--- Work item ---
Please retype the data that follows, starting at the line containing "BOP HANKOOK 12H SPA 2022" and stopping after the last line.

[Information Boundary: Start]

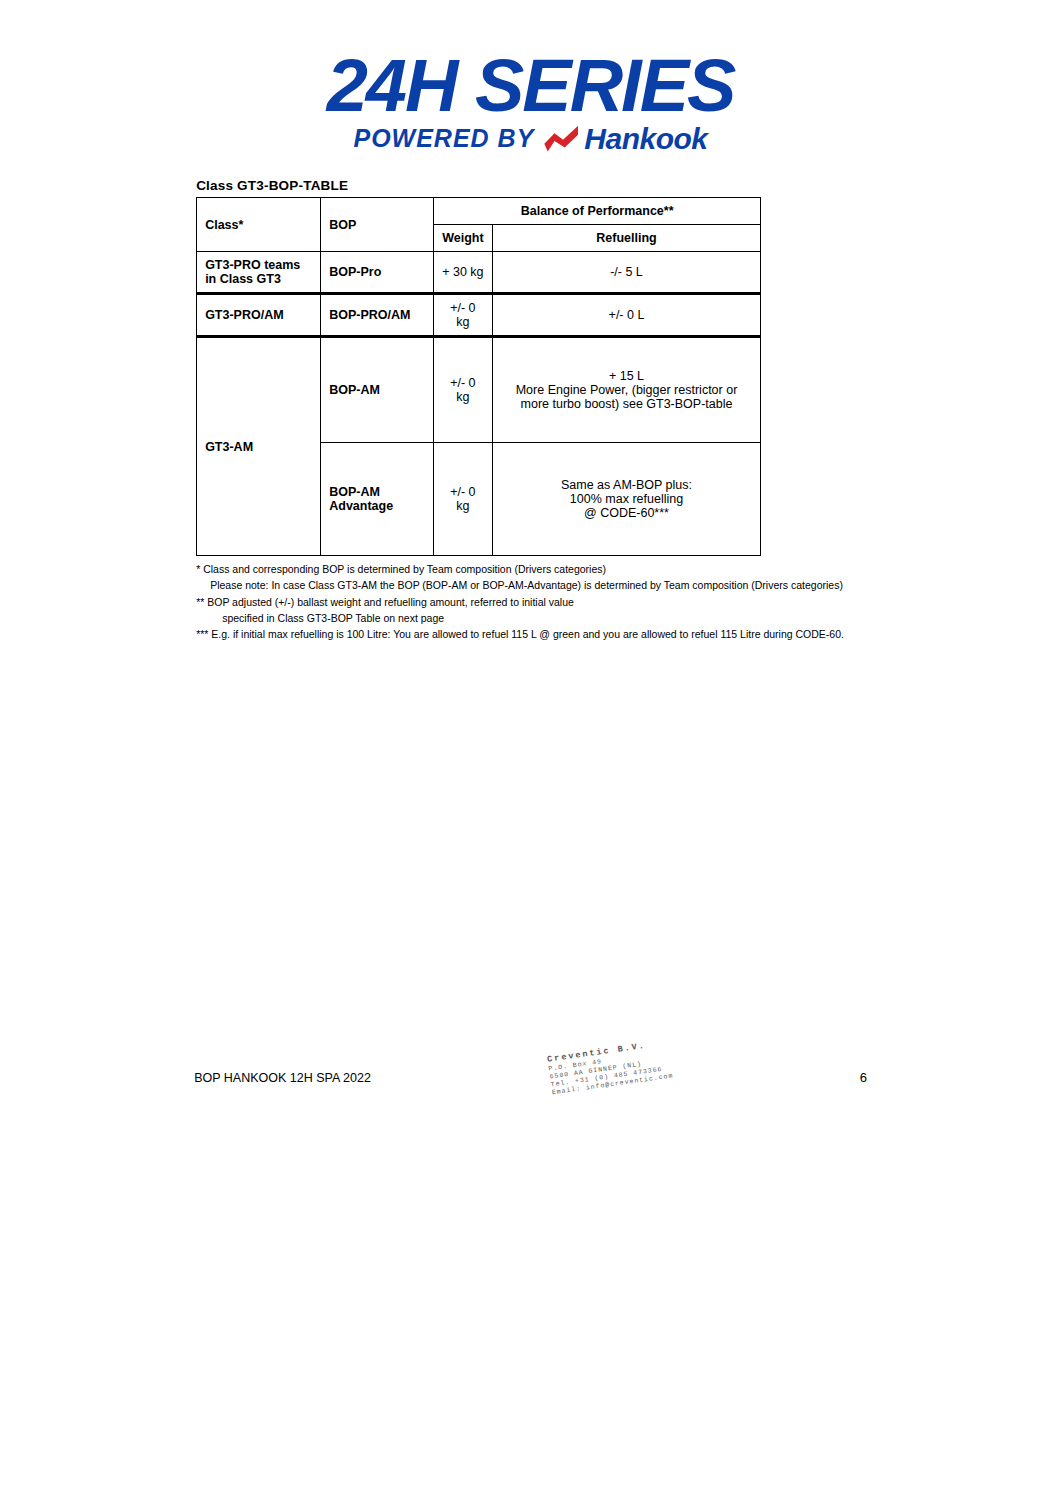24H SERIES
POWERED BY Hankook
Class GT3-BOP-TABLE
| Class* | BOP | Balance of Performance** |
| --- | --- | --- |
| Weight | Refuelling |
| GT3-PRO teams in Class GT3 | BOP-Pro | + 30 kg | -/- 5 L |
| GT3-PRO/AM | BOP-PRO/AM | +/- 0 kg | +/- 0 L |
| GT3-AM | BOP-AM | +/- 0 kg | + 15 L More Engine Power, (bigger restrictor or more turbo boost) see GT3-BOP-table |
| BOP-AM Advantage | +/- 0 kg | Same as AM-BOP plus: 100% max refuelling @ CODE-60*** |
* Class and corresponding BOP is determined by Team composition (Drivers categories)
Please note: In case Class GT3-AM the BOP (BOP-AM or BOP-AM-Advantage) is determined by Team composition (Drivers categories)
** BOP adjusted (+/-) ballast weight and refuelling amount, referred to initial value
specified in Class GT3-BOP Table on next page
*** E.g. if initial max refuelling is 100 Litre: You are allowed to refuel 115 L @ green and you are allowed to refuel 115 Litre during CODE-60.
BOP HANKOOK 12H SPA 2022
Creventic B.V.
P.O. Box 49
6500 AA GINNEP (NL)
Tel. +31 (0) 485 473366
Email: info@creventic.com
6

[Information Boundary: End]

--- Output of the exercise ---
BOP HANKOOK 12H SPA 2022
Creventic B.V.
P.O. Box 49
6500 AA GINNEP (NL)
Tel. +31 (0) 485 473366
Email: info@creventic.com
6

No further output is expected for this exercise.